A. I guess that’s true but I think we all have to understand that everything comes to an end. If it doesn’t happen at 65, it will happen at 75 or 85. Or it won’t end but something different will happen. It’s a different world. My world at 65 is very different from how it was when I was 45 or 35. It’s a world that I love and a world that I enjoy, but it’s different. Things change. You can’t expect to cling on to what is gone. You can’t.

Q. At the same time, you’ve embraced sexuality for women of any age in your work like The Last Station where you had love scenes with Christopher Plummer.

A. Yes, absolutely, but I have to say I just get a little tired of the obsession with sexuality when there are so many other human qualities out there in the world. It just becomes kind of boring.

Q. NBC is airing an Americanized version of Prime Suspect, with Maria Bello in the role you made famous. Do you have any feelings about that?

A. I am thrilled. They’ve talked about this for a long time and maybe it was going to happen maybe it wasn’t, but I just think she is so great. She is the perfect casting. She’s such a fabulous actress. I can’t wait to see it.

Q. I noticed you have a website where you blog. Do you enjoy being that connected to your fans?

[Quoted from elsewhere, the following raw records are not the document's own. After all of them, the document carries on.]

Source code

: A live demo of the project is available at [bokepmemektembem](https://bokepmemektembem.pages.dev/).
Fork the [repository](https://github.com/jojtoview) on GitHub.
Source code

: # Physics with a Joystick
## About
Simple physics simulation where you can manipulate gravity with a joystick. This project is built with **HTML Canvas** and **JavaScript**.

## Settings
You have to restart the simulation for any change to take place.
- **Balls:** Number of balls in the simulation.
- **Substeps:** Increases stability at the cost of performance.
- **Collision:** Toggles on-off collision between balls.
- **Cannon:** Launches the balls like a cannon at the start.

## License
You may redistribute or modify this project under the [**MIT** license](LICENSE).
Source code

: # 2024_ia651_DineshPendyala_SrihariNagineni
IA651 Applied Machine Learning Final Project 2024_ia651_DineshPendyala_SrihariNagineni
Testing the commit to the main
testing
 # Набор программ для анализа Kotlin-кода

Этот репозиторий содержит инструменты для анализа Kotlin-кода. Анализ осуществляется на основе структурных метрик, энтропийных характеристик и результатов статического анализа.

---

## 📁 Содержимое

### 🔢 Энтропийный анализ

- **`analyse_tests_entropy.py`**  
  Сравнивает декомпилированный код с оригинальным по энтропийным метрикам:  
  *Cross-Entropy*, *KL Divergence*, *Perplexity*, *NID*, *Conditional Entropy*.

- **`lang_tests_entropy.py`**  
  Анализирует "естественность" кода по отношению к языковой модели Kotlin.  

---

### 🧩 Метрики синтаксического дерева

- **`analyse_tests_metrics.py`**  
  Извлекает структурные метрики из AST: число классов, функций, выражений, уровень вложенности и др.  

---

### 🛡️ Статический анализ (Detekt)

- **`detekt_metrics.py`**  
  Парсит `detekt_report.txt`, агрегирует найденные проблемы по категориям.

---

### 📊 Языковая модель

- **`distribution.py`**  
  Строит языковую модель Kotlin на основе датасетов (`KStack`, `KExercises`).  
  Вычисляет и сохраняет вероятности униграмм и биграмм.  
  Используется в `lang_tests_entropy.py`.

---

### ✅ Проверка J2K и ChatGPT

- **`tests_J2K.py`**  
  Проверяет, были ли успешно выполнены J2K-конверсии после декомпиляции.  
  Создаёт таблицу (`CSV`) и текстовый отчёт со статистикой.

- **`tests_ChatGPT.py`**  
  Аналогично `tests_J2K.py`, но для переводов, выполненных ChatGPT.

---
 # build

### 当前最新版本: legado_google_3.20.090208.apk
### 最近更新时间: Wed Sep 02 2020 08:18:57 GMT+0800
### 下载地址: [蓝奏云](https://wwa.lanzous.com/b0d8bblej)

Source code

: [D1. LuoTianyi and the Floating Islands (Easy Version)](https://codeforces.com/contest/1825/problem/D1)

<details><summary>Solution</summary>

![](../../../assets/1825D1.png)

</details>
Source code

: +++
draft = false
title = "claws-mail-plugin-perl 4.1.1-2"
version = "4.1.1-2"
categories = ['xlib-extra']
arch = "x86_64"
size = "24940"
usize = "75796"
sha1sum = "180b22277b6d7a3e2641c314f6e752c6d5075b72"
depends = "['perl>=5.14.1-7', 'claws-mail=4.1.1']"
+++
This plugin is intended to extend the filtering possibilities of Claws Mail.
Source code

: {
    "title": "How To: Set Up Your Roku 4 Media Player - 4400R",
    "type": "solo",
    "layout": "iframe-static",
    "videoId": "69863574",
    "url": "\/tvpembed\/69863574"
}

A. Yes, I do. I’m very bad though. I will completely forget about it for months. I’ve been doing some wonderful exciting fabulous things and I should do it every week but I don’t. But it’s nice to just put your thoughts down in an 
environment where you can be honest but it’s not like writing a diary. It’s in the public domain so it has to be considered to a certain extent. You can’t just blab away. You have to consider what you’re putting out there but, at the same time, it’s like writing a little letter to people. It’s great. I really enjoy it.

Q. At this year’s Chelsea Flower Show you had a flower named after you – an exotic carnivorous green plant, Nepenthes ‘Helen.’

A. Yes! Fantastic honour. The fact is that it’s a fly-catching, insect-eating flower. I’m not too sure about the implications of that. But, yes! It’s a great honour.

Q. No shrinking violet for you!

A. No, I’m sort of the Lady Gaga of plants. Deep in the Borneo jungle will be a flower with my name.